By Gina Passarella
Of the Legal Staff
Drinker Biddle & Reath has continued the rebuilding of its white-collar criminal defense and corporate investigations team with the addition today of Montgomery McCracken Walker & Rhoads partner Scott A. Coffina.
Coffina, a former assistant U.S. Attorney and a former associate counsel to President George W. Bush, will have offices in the firm’s Philadelphia and Washington locations.
Coffina was an assistant U.S. Attorney in the Eastern District of Pennsylvania between 1997 and 2001. He then joined Montgomery McCracken before taking a nearly-two-year hiatus from the firm to serve in the White House.
Coffina was hired in May 2007 by White House Counsel Fred Fielding, shortly after Fielding's appointment. With the Democrats having just taken control of Congress in January 2007, Fielding was gearing up for increased oversight demands.

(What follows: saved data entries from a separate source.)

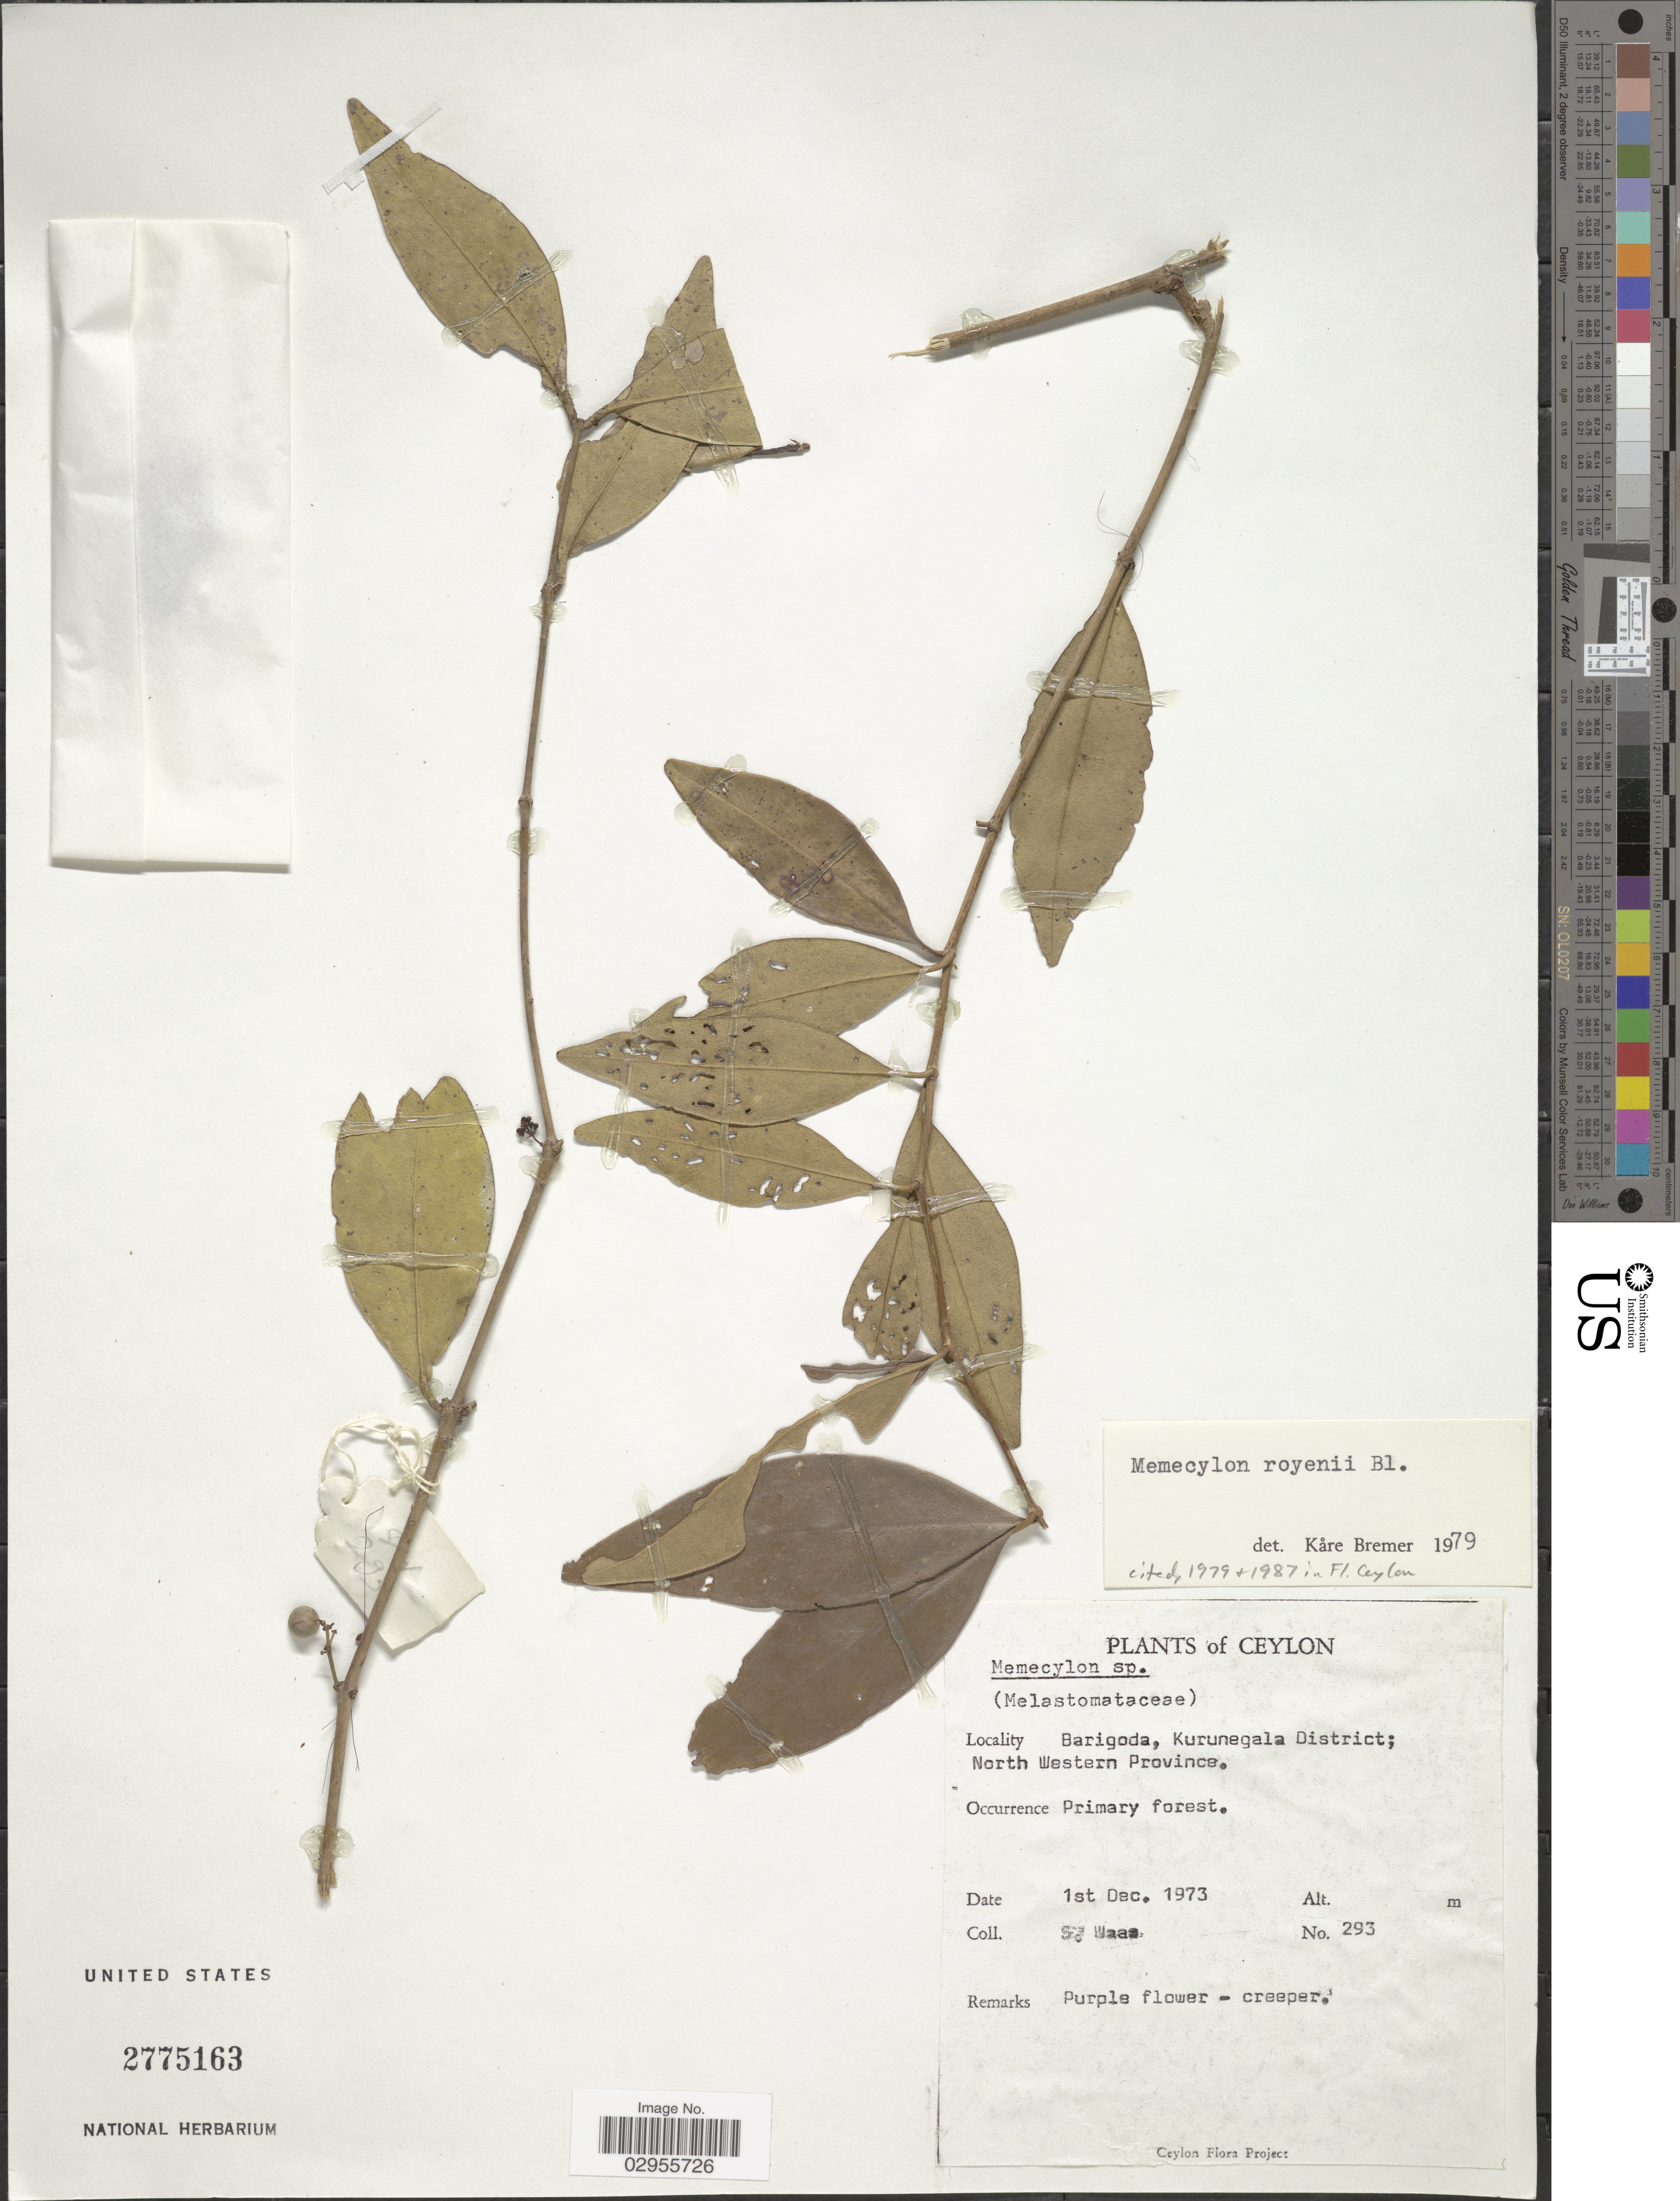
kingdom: Plantae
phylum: Tracheophyta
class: Magnoliopsida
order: Myrtales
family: Melastomataceae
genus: Memecylon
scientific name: Memecylon royenii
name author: Blume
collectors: S. Waas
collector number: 293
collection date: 1973-12-01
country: Sri Lanka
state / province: North Western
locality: Ceylon. Barigoda, Kurunegala District.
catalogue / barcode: US 2775163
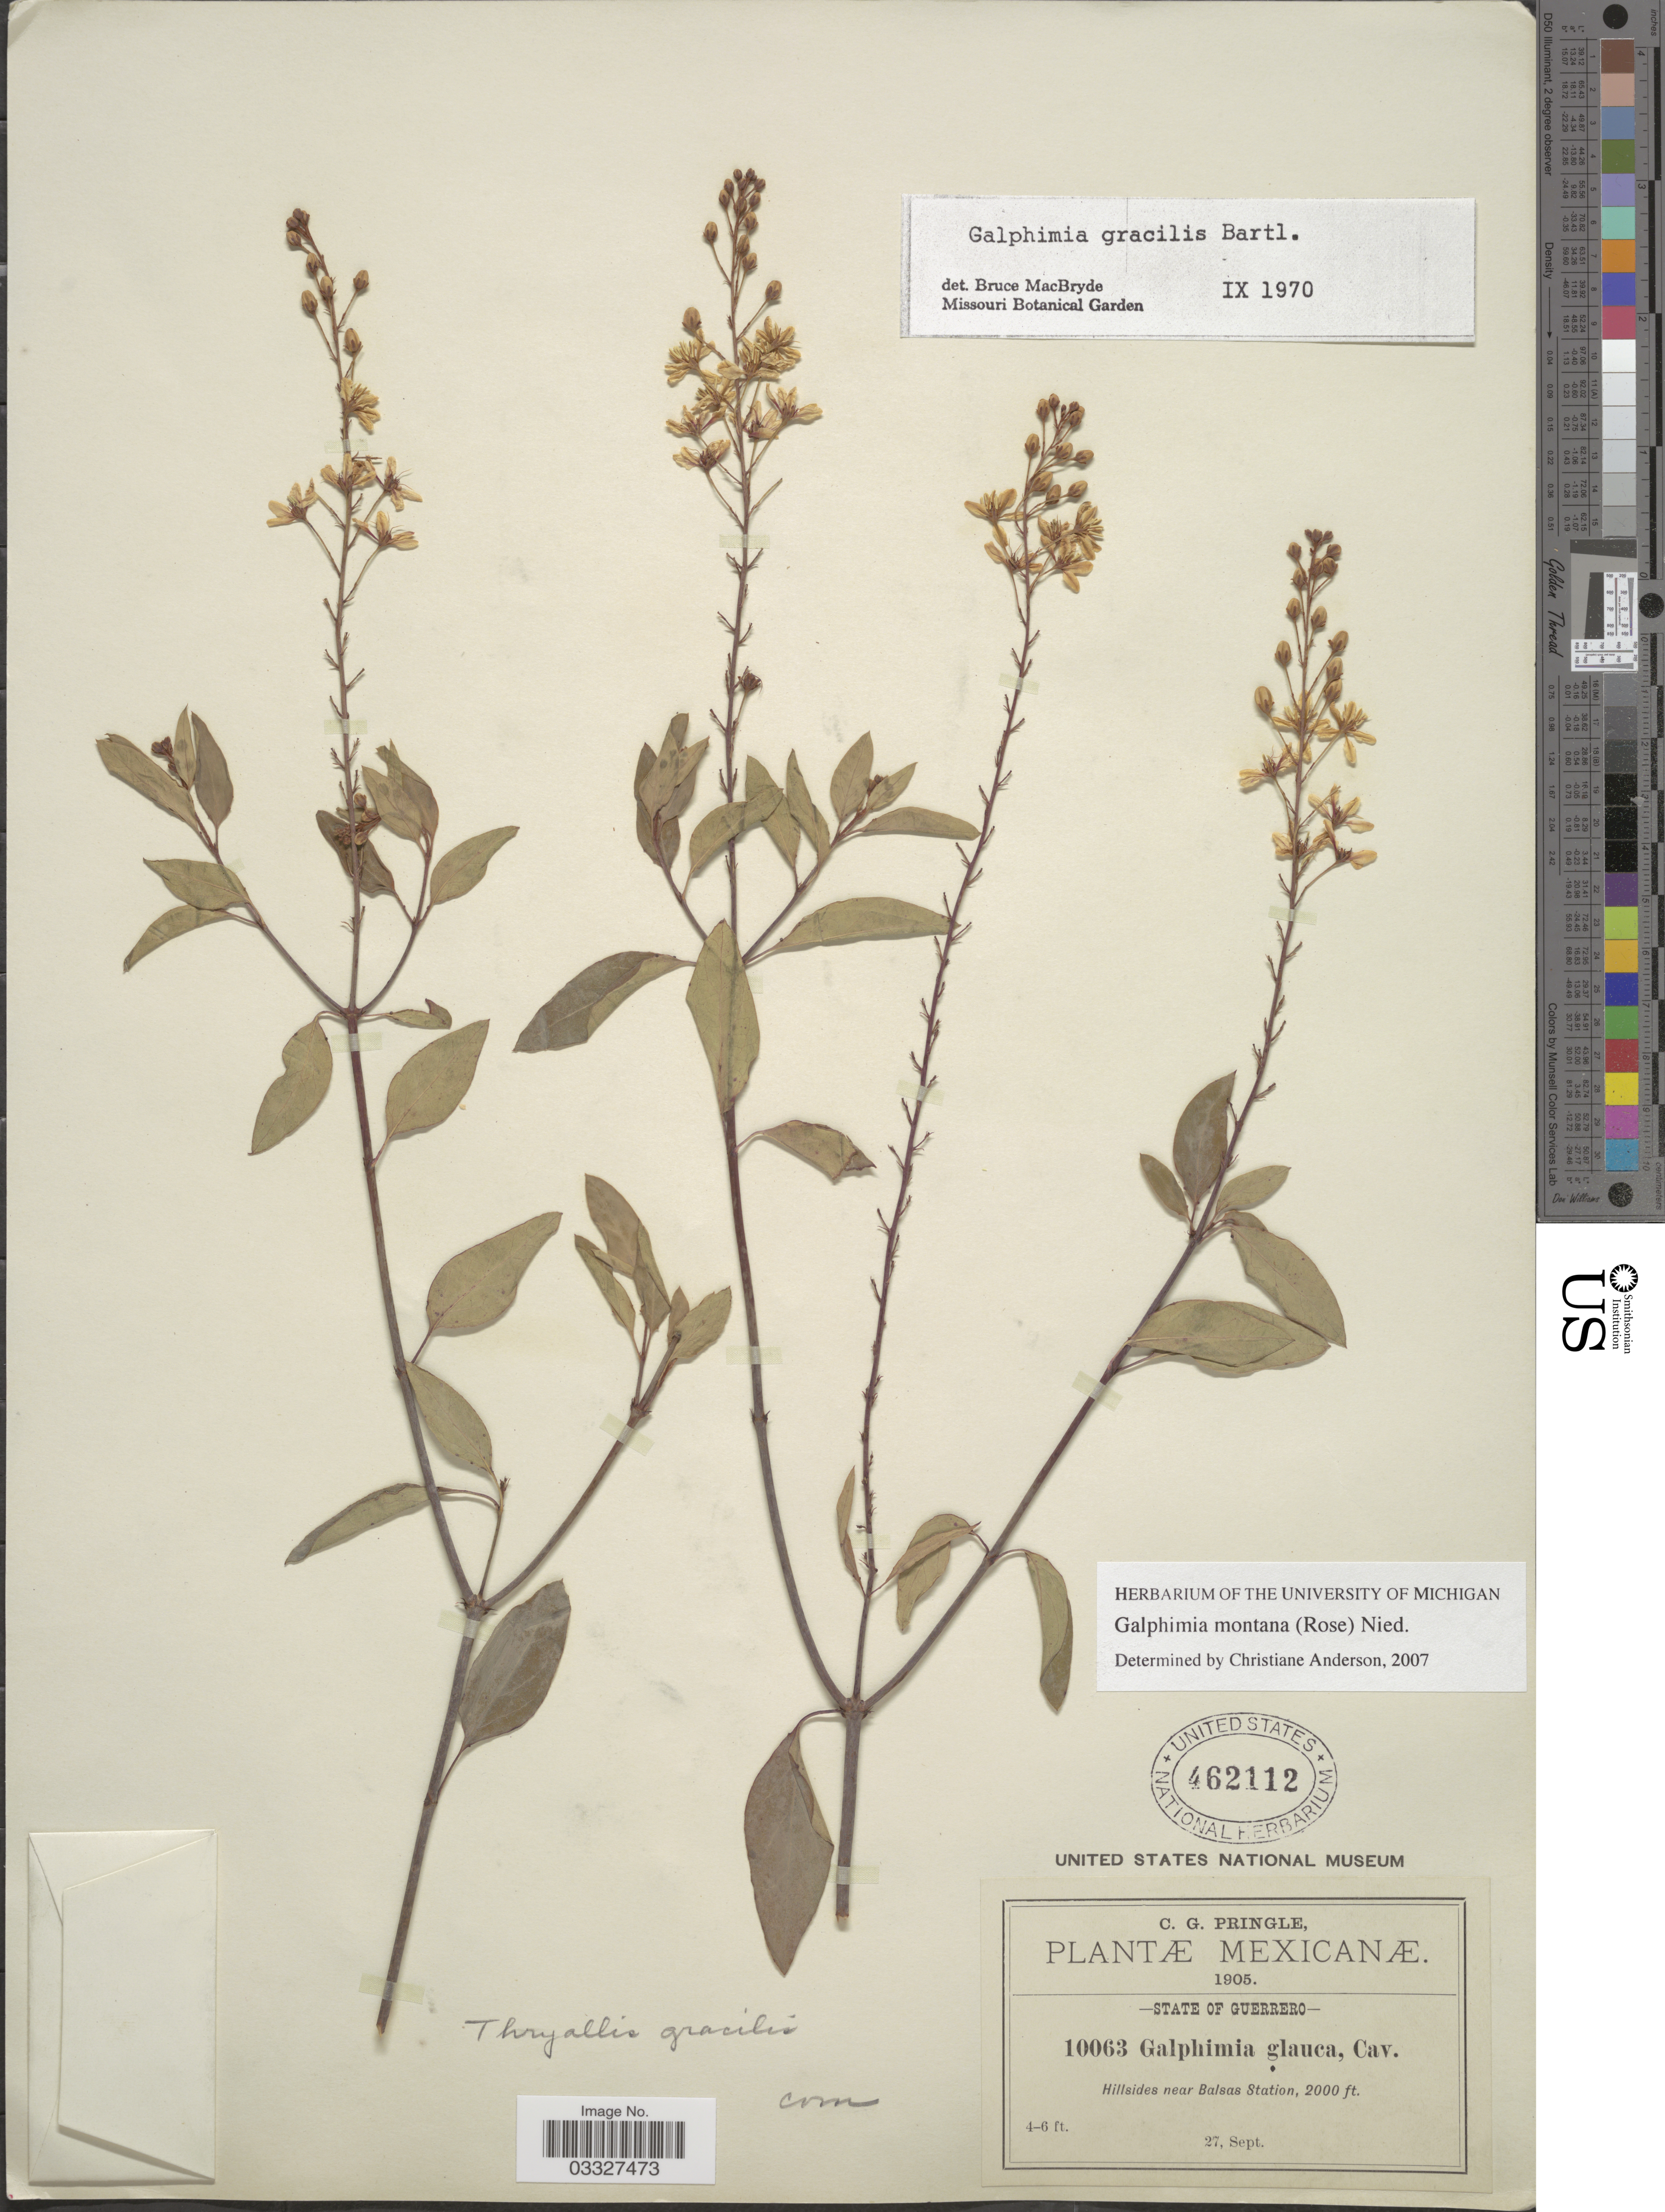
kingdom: Plantae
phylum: Tracheophyta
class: Magnoliopsida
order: Malpighiales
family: Malpighiaceae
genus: Galphimia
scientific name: Galphimia montana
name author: (Rose) Nied.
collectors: C. G. Pringle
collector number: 10063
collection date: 1905-09-27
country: Mexico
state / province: Guerrero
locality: Hillsides near Balsas Station.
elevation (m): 610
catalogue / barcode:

While some of the attorneys had a specific portfolio focused purely on things like ethics or security, Coffina had the political portfolio, which included, in large part, ensuring employees followed rules of the Hatch Act. He became rather busy answering questions about the act as 2008 came around and the election cycle really heated up.
Coffina was also the liaison to the Department of Energy and fielded a lot of questions about drilling and the Strategic Petroleum Reserve. Advising Bush on judicial selection fell under Coffina's umbrella as well. He was in charge of looking at potential appointees from the D.C. and 11th Circuits.
When President Obama took office, Coffina moved back to Montgomery McCracken. Since that time, he has focused on leading internal investigations and defending major pharmaceutical companies and medical device makers against allegations of improper marketing and False Claims Act violations.
“Over the years, we’ve been building a premier white-collar practice,” Drinker Biddle Chairman Alfred W. Putnam Jr. said in a statement. “Scott is another significant addition. He brings experience in defending clients in high-stakes prosecutions and False Claims Act litigation, and in helping them respond to congressional oversight investigations and similar governmental inquiries.”
Drinker Biddle had to rebuild its white-collar practice after Michael Holston led the bulk of that practice from the firm to Morgan Lewis in 2005. Drinker Biddle has since added more than a handful of partners to the practice, with the most recent addition before Coffina being Ballard Spahr white-collar group chairman Ronald Sarachan.
Another of those additions, Charles S. Leeper in Washington, successfully defended a firm client earlier this year in the so-called “Africa Sting” case, the largest single Foreign Corrupt Practices Act investigation and prosecution in U.S. Department of Justice history, the firm said.